Notes: Neil J. A. Sloane, who is never out of sequence, already has a reference to Ciesielski and Pogoda, but the sequence is indexed under A005408, the odd numbers. Getting the full Sharkovski sequence into Sloane’s index would be as challenging as writing a program to generate it.

The article by Ciesielski and Pogoda is a translation (from the Polish, by Abe Shenitzer) of a chapter from their book, Mathematical Diamonds, published in Warsaw in 1997. I’m curious about the rest of the chapters. Perhaps some enterprising mathematical publisher will bring out the whole book in English.

This entry was posted in computing, mathematics.

7 Responses to The end of the number line

  1. David S. Mazel says:

    To read this article, and note how nicely Brian interlaces the sequences with code, reminds me of Chaitin’s ideas of algorithmic complexity. When we see these various sequences, it is interesting and indeed, a method for classification, to ask: How can we code a sequence and with that coding, say something about the sequence?

    I think Brian does a wonderful job of connecting these ideas (and I wish I had more time to expand my thoughts here) and I hope that in future posts, he’ll explore what he’s started here even more.

  2. Seb says:

    Sharkovski’s ordering makes the statement of the associated theorem in dynamics very simple. Other orderings may make the statement more complicated but still be acceptable.

  3. Barry Cipra says:

    It occurs to me it’s also of interest to find a good recursive definition for the “smaller than” function for the Sharkovski ordering — i.e., the function S(a,b) that returns a or b, depending on which one appears first. Here’s a not-so-succinct stab at doing so:

    function S(a,b)
      if a==1 
        then return b
        elseif b=1 
          then return a
          elseif odd(ab)
            then return min(a,b)
            elseif odd(a)
              then return a
              elseif odd(b)
                then return b
                else return 2 * S(a/2,b/2)

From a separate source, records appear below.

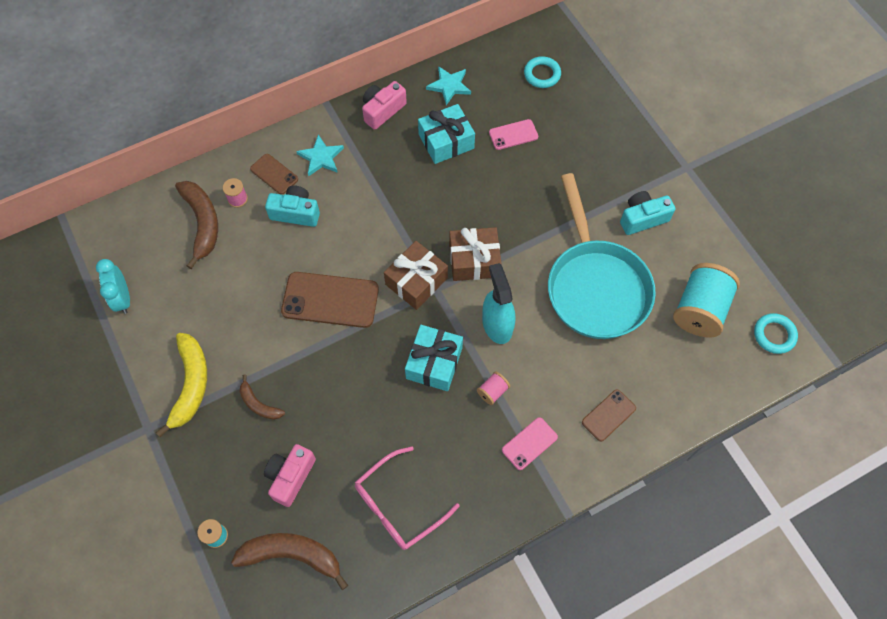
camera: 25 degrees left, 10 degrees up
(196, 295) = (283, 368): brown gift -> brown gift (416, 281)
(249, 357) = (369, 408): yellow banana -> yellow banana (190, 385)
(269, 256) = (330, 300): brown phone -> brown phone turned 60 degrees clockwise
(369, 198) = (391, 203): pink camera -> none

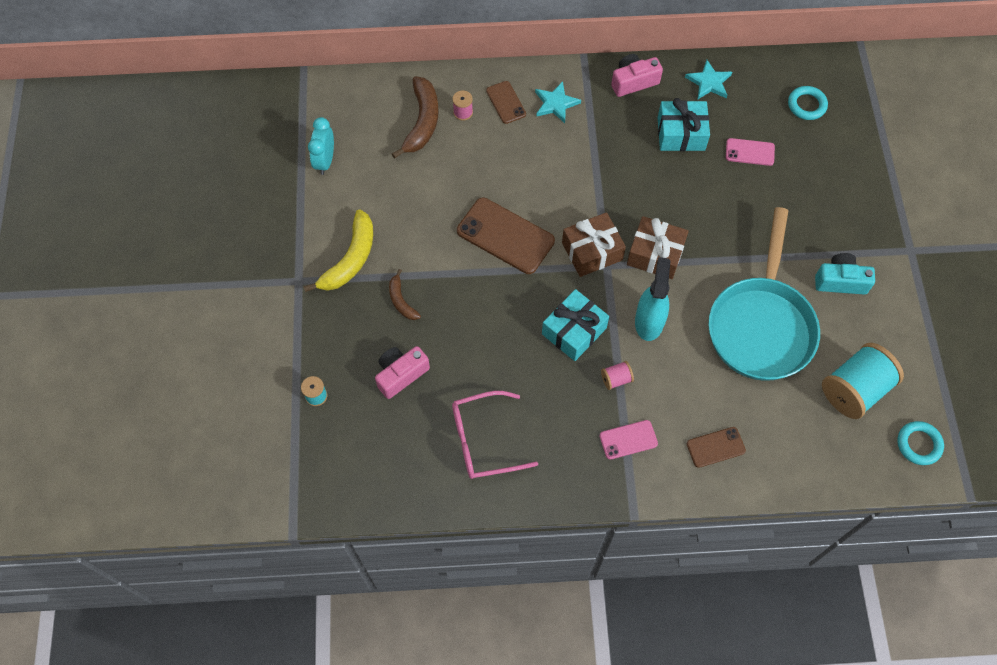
camera: 25 degrees right, 0 degrees up
(292, 555) = (372, 441): brown banana -> none
(295, 213) = (509, 145): turquoise camera -> none

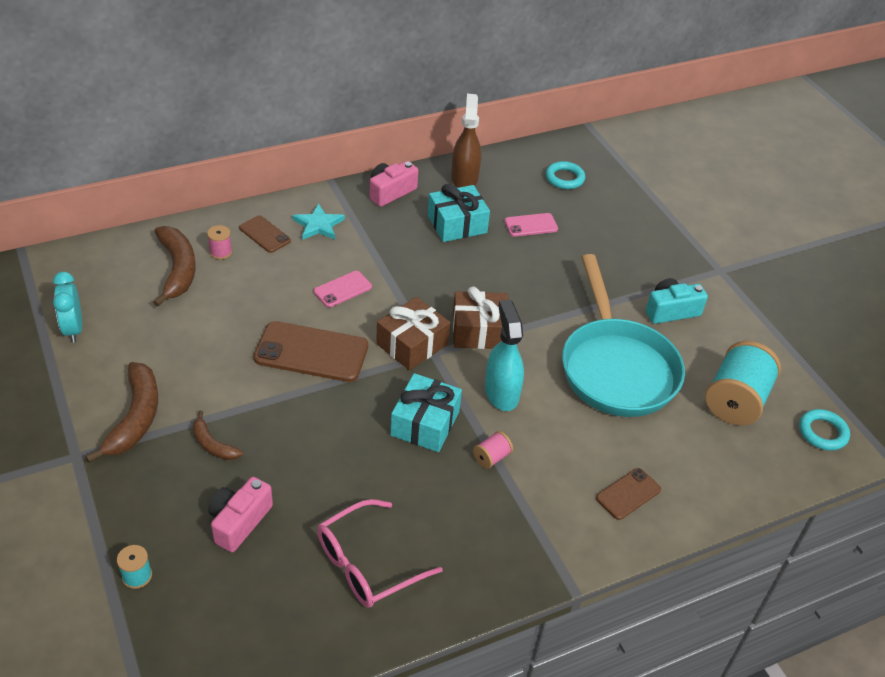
camera: 25 degrees left, 20 degrees down
(350, 259) = (135, 418): yellow banana -> brown banana
(628, 439) = (532, 514): pink phone -> pink phone (342, 289)
(709, 82) = (464, 178): turquoise star -> brown spray bottle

    Note, the function min(a,b) has its own recursive definition when a and b are positive integers:

    function min(a,b)
      if a==1
        then return a
        elseif b==1
          then return b
          else return 1+min(a-1,b-1)
  4. Seb says:

    Does anybody know if there is a statement similar to Sharkovski’s theorem but for cellular automata?

  5. unekdoud says:

    I suppose the 4th approach derives from trying to find the element before 3. Tracing the program gives 1.

  6. Jim Ward says:

    One difference between “2, 1, 4, 3, 6, 5, 8, 7, …” and “1, 3, 5, …, 2, 4, 6, …” is that “…” means “do forever”. So you need 2 “do forever” statements.

  7. Stephen Meskin says:

    The Sharkovski Theorem is rather pretty because it is simply stated and deep. Stating it in terms of an ordering of N is an “artistic” touch.

    The relationship between mathematics and art is often discussed in the sense of how one can use math to produce artistic visual or musical effects. I have been wondering about the internal aesthetics of math; of mathematical statements or proofs that are beautiful; math that is beautiful based on its mathematical content.

    The three statements below that I have quoted from your article, indicate that awareness of this kind of beauty is part of your work (and the work of many good mathematicians).

    “It’s a surprisingly sweet little function, concise and simple,…”
    “It’s entirely possible to do that, but the resulting program is ugly and artificial.”
    “That’s rather pretty,…”

    As you can see, I am not just saying that the beauty in mathematics arises because mathematicians seek truth, and truth is beauty. But rather there are are some mathematical truths that are beautiful and others that are not. This is probably not a new idea. Can you refer me to writings on this subject? If not, you may want to write a column on it yourself.